=== Source text ===

Levison James Wood , VR (born 5 May 1982) is an English explorer, writer, photographer and documentary-maker known for his long-form walking expeditions and his work highlighting environmental issues, Indigenous communities, and human stories from remote regions of the world. He has produced numerous books and television documentaries covering subjects ranging from conservation in the Amazon to following the migration of Elephants across Botswana. Levison is Chancellor at Staffordshire University, a UNICEF UK Ambassador, and WWF Ambassador.

==Overland expeditions==
Beginning in December 2013, over the course of nine months, he undertook the first ever expedition to walk the entire length of the river Nile from the Nyungwe Forest in Rwanda. The expedition was inspired by the explorers John Hanning Speke, Richard Francis Burton, David Livingstone and Henry Morton Stanley. Wood was accompanied by numerous guides, journalists (including Matthew Power), and friends along the different stages of the route. The expedition was commissioned into a four part television programme for Channel 4 that aired in January 2015, and Wood detailed the trip in his book Walking the Nile. Power died during the programme from severe heat stroke. Wood was forced to abandon a 450 mi section in South Sudan due to heavy fighting caused by civil war.

In 2015, Wood embarked a walk spanning the length of the Himalayas from Afghanistan to Bhutan, filming a documentary series and writing another book about the experience, which was published in January 2016.

In September 2017, he began a full circumnavigation of the Arabian Peninsula: travelling from Syria, through Iraq, the Gulf, crossing part of the Empty Quarter desert in Oman, traversing Yemen, Saudi Arabia, Jordan and Israel to finish in Lebanon; an expedition totalling 5000 mi. During the course of the journey, he was embedded with Iraqi troops fighting ISIS where he witnessed the liberation of Sharqat and also encountered Palestinian guerrillas and Hezbollah operatives. He visited the city of Palmyra which was then under Russian control. This journey was documented in the Discovery series Arabia With Levison Wood.

=== Source material ===

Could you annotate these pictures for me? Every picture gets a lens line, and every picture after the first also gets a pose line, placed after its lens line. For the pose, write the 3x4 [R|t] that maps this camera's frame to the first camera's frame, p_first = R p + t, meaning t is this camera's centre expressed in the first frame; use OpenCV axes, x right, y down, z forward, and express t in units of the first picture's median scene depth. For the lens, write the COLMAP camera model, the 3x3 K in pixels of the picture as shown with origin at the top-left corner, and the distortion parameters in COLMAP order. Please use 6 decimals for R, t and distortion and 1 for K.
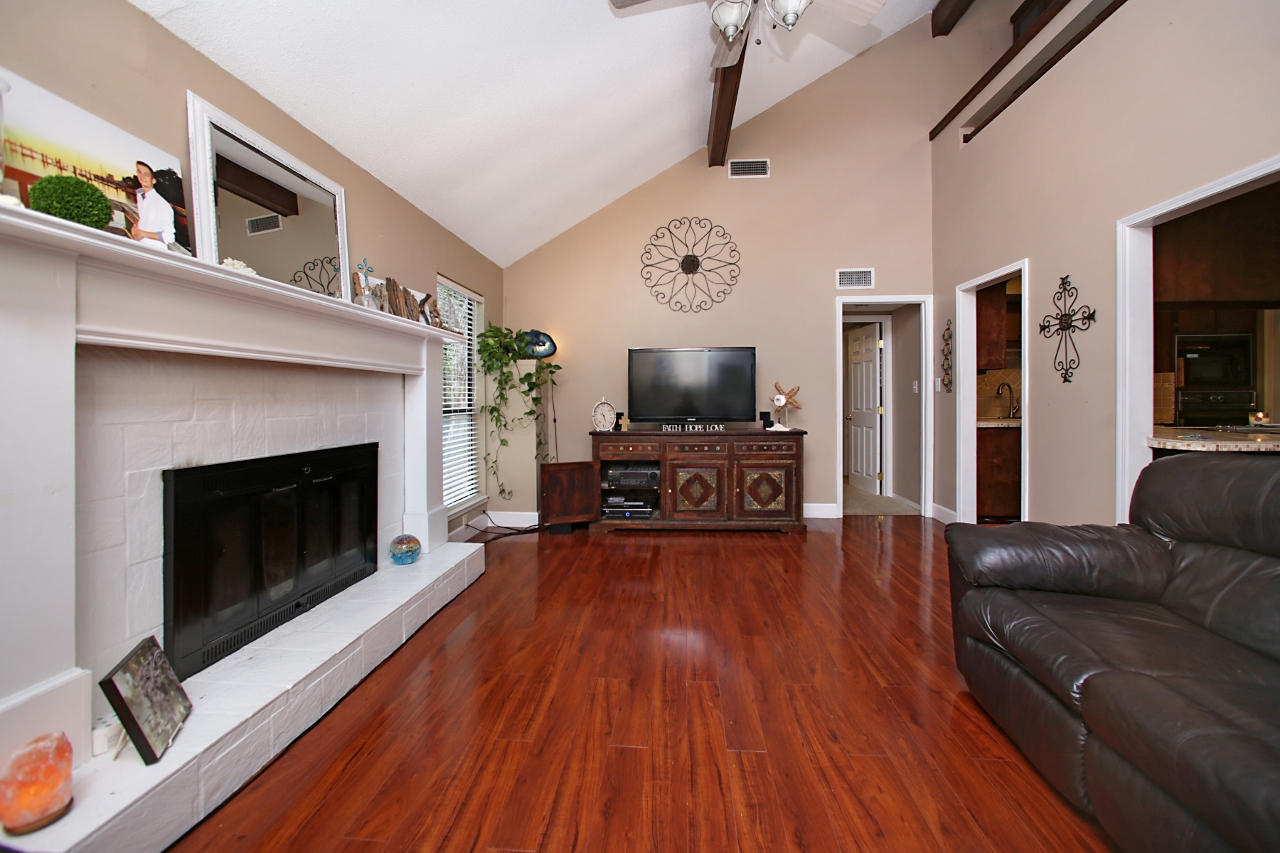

===

-- Tasks and exercises --
1 - Which explorers does the Levison Wood text name as the inspiration for his walk along the Nile?
2 - According to the Levison Wood text, why did Wood abandon a section of the Nile walk in South Sudan?

-- Task solutions --
1 - John Hanning Speke, Richard Francis Burton, David Livingstone and Henry Morton Stanley

2 - Wood abandoned the section because of heavy fighting caused by civil war.